From Theory to Practice: A Trio of Compelling Results
The authors systematically validate grafting in a thoughtful progression of experiments, moving from a controlled testbed to a real-world application and finally to a radical restructuring.
1. Proof of Concept: A Testbed for Hybrid Architectures First, using a DiT-XL/2 on ImageNet, they created a suite of hybrid architectures by grafting in various replacements for MHA and MLP blocks—including novel gated convolutions (Hyena-X/Y), the structured state-space model Mamba-2, and MLPs with different widths. The results are impressive: many hybrids achieve FID scores remarkably close to the baseline (e.g., 2.38–2.64 vs. 2.27), all while using less than 2% of the original pretraining compute, as detailed in Table 4.
The high-quality images generated from these diverse models, seen in Figure 1c, validate the approach.

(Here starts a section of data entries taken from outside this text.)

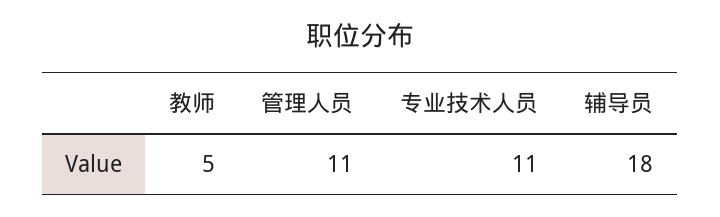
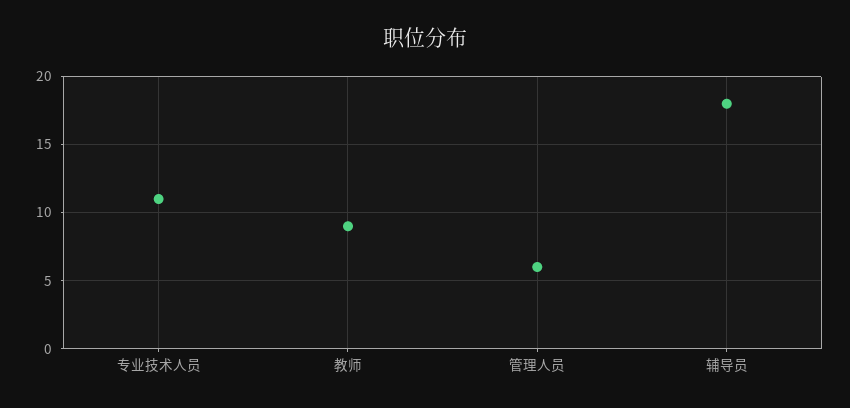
  {
-   "教师": 5,
+   "教师": 9,
-   "管理人员": 11,
+   "管理人员": 6,
    "专业技术人员": 11,
    "辅导员": 18
  }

2. Real-World Value: Speeding Up Text-to-Image Generation Next, to prove its utility, the method was applied to the high-resolution text-to-image model, PixArt-Σ. By replacing MHA operators with the efficient Hyena-X operator (using LoRA for memory-efficient finetuning), the grafted model achieved a 1.43x inference speedup with less than a 2% drop in the GenEval score, a significant result detailed in Table 5. This demonstrates that grafting delivers tangible performance gains on complex, multimodal tasks where latency is critical.
3. Pushing the Boundaries: Trading Depth for Width Perhaps the most forward-looking result is the demonstration of deep architectural restructuring. The authors took a 28-layer DiT-XL/2 and, via grafting, converted every pair of sequential transformer blocks into parallel blocks, as illustrated in Figure 5.

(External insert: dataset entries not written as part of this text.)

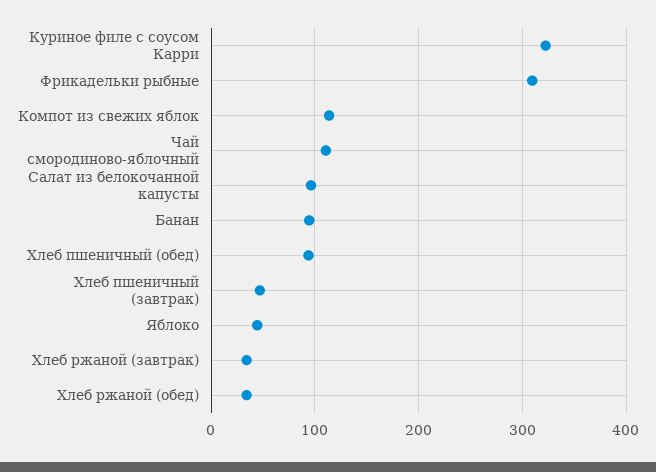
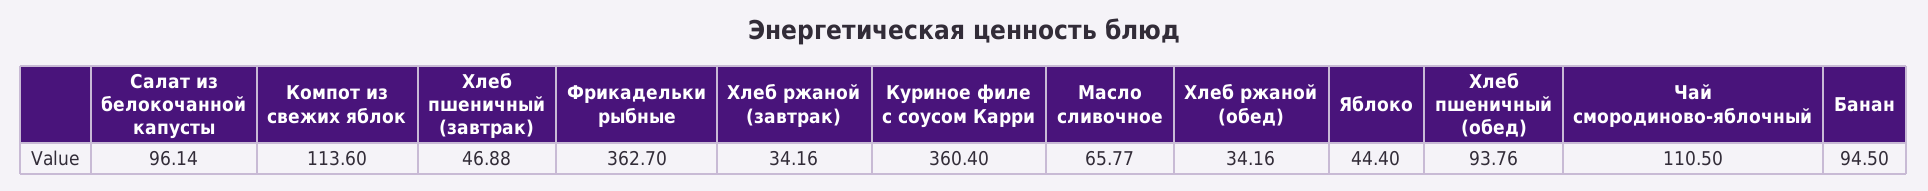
  {
-   "Куриное филе с соусом Карри": 320,
+   "Куриное филе с соусом Карри": 360.4,
-   "Фрикадельки рыбные": 310,
+   "Фрикадельки рыбные": 362.7,
    "Компот из свежих яблок": 113.6,
    "Чай смородиново-яблочный": 110.5,
    "Салат из белокочанной капусты": 96.14,
    "Банан": 94.5,
    "Хлеб пшеничный (обед)": 93.76,
    "Хлеб пшеничный (завтрак)": 46.88,
    "Яблоко": 44.4,
    "Хлеб ржаной (завтрак)": 34.16,
-   "Хлеб ржаной (обед)": 34.16
+   "Хлеб ржаной (обед)": 34.16,
+   "Масло сливочное": 65.77
  }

This halved the model's depth to 14 layers, trading sequential computation for parallelism favored by modern GPUs. The resulting model not only worked but achieved an FID of 2.77, outperforming deeper models trained from scratch like DiT-L/2 (24 layers) and U-ViT-L (21 layers), as well as pruning baselines like TinyDiT-D14, as shown in Table 6. This finding suggests grafting can be used to fundamentally rewire pretrained models for hardware-specific optimization.

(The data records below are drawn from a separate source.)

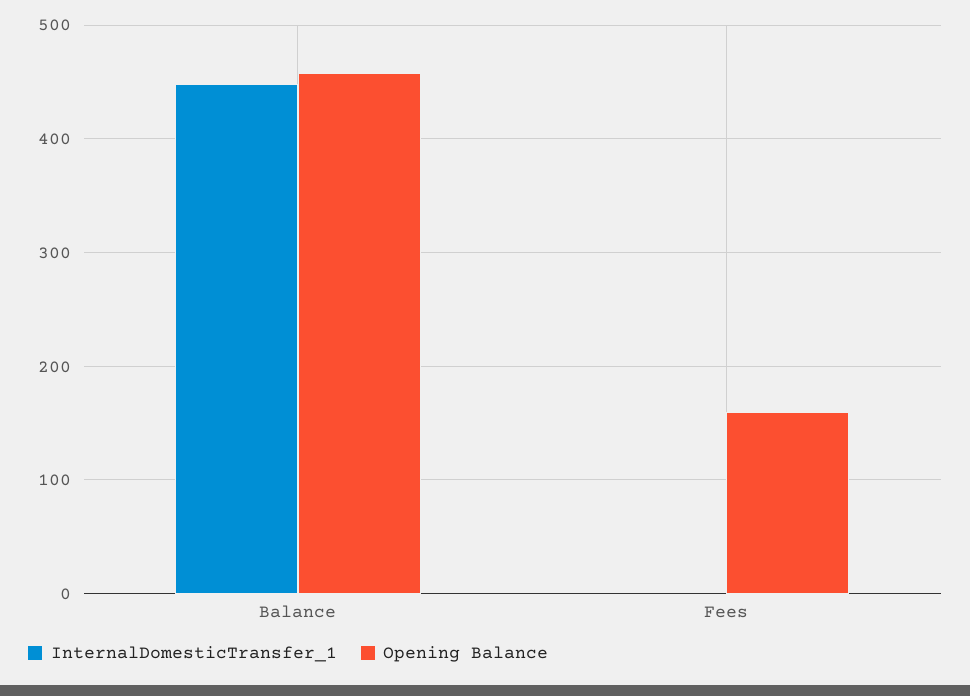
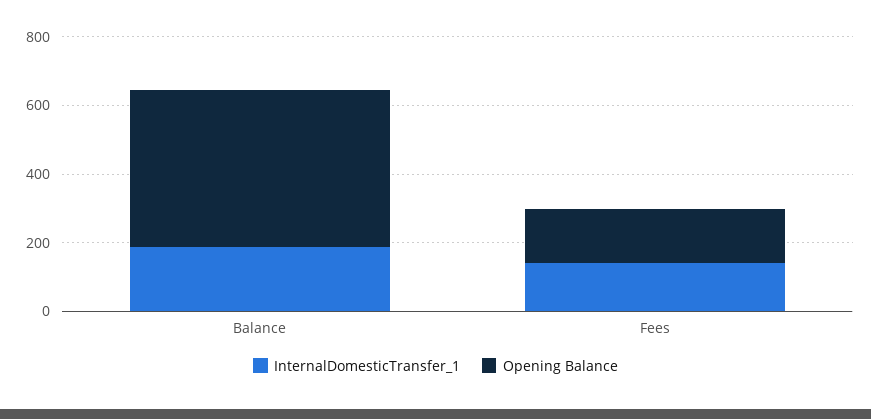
  {
    "InternalDomesticTransfer_1": {
-     "Balance": 450,
+     "Balance": 200,
-     "Fees": 0
+     "Fees": 150
    },
    "Opening Balance": {
      "Balance": 460,
      "Fees": 160
    }
  }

Limitations and the Path Forward
The paper is commendably transparent about limitations. The experiments are primarily on DiTs, so generalizability to other architectures like autoregressive models is an open question. The reliance on synthetic data for the PixArt-Σ experiment also highlights a challenge: data quality is crucial, as artifacts can propagate to the final model. Finally, grafting requires a high-quality pretrained model to start with, and it remains an open question whether the successful grafted architectures would perform as well if trained from scratch.
However, these points illuminate clear paths for future research. Grafting provides not just a method but a new research paradigm, encouraging a move beyond the monolithic "train-from-scratch" mindset toward a more dynamic, iterative approach to architectural design.
Conclusion
"Exploring Diffusion Transformer Designs via Grafting" is a significant and timely contribution. It presents a well-conceived, rigorously validated, and highly practical methodology for architectural exploration that directly addresses a key bottleneck in modern AI. By demonstrating that pretrained models can be efficiently and effectively edited—from operator swaps to fundamental restructuring—the authors have given the community a powerful new tool. This paper is a must-read for anyone involved in designing and optimizing large-scale AI models.